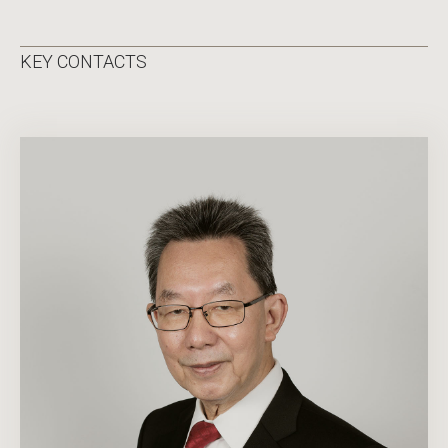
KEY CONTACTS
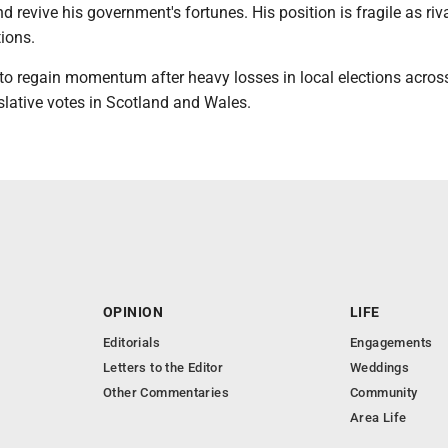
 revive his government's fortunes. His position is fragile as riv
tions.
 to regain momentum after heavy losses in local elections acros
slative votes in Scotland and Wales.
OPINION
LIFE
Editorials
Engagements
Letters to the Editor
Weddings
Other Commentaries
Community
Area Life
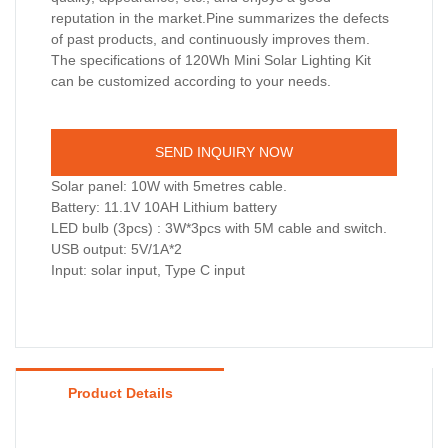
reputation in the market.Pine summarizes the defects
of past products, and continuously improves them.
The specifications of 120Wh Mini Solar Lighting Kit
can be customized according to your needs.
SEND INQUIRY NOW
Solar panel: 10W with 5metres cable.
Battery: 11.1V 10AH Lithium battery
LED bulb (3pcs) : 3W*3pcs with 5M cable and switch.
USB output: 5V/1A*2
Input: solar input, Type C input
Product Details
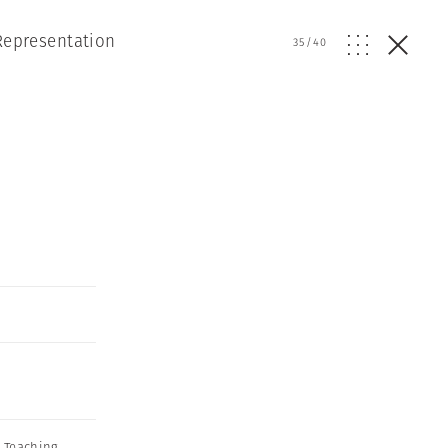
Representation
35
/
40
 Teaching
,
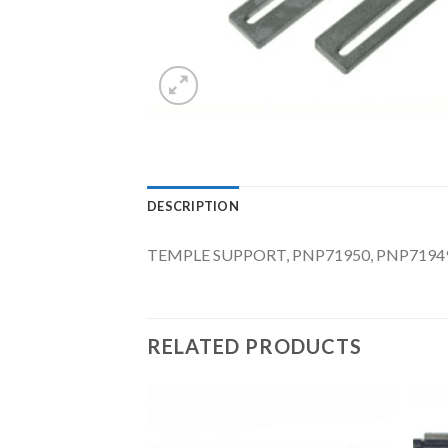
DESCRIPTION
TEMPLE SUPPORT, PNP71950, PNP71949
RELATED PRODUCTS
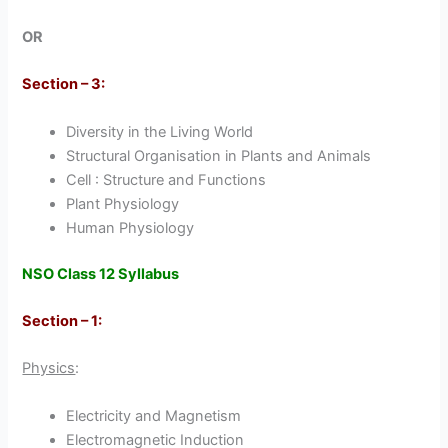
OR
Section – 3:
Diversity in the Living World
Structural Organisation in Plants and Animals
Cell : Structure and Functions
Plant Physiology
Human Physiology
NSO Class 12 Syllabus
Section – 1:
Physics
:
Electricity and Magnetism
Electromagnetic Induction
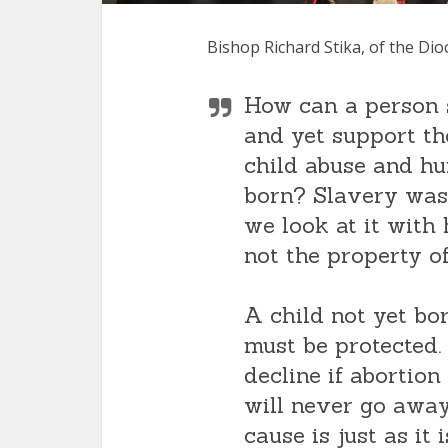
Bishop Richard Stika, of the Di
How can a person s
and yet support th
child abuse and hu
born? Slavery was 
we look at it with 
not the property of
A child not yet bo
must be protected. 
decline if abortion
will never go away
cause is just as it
+ + + + +
REQUIRED ACTION = Set down all of the material word for word, but keep each picture out.

RESULT FOR THIS TASK =
KEY CONTACTS
 revive his government's fortunes. His position is fragile as riv
tions.
 to regain momentum after heavy losses in local elections acros
slative votes in Scotland and Wales.
OPINION
LIFE
Editorials
Engagements
Letters to the Editor
Weddings
Other Commentaries
Community
Area Life
reputation in the market.Pine summarizes the defects
of past products, and continuously improves them.
The specifications of 120Wh Mini Solar Lighting Kit
can be customized according to your needs.
SEND INQUIRY NOW
Solar panel: 10W with 5metres cable.
Battery: 11.1V 10AH Lithium battery
LED bulb (3pcs) : 3W*3pcs with 5M cable and switch.
USB output: 5V/1A*2
Input: solar input, Type C input
Product Details
Representation
35
/
40
 Teaching
,
DESCRIPTION
TEMPLE SUPPORT, PNP71950, PNP71949
RELATED PRODUCTS
OR
Section – 3:
Diversity in the Living World
Structural Organisation in Plants and Animals
Cell : Structure and Functions
Plant Physiology
Human Physiology
NSO Class 12 Syllabus
Section – 1:
Physics
:
Electricity and Magnetism
Electromagnetic Induction
Bishop Richard Stika, of the Di
How can a person s
and yet support th
child abuse and hu
born? Slavery was 
we look at it with 
not the property of
A child not yet bo
must be protected. 
decline if abortion
will never go away
cause is just as it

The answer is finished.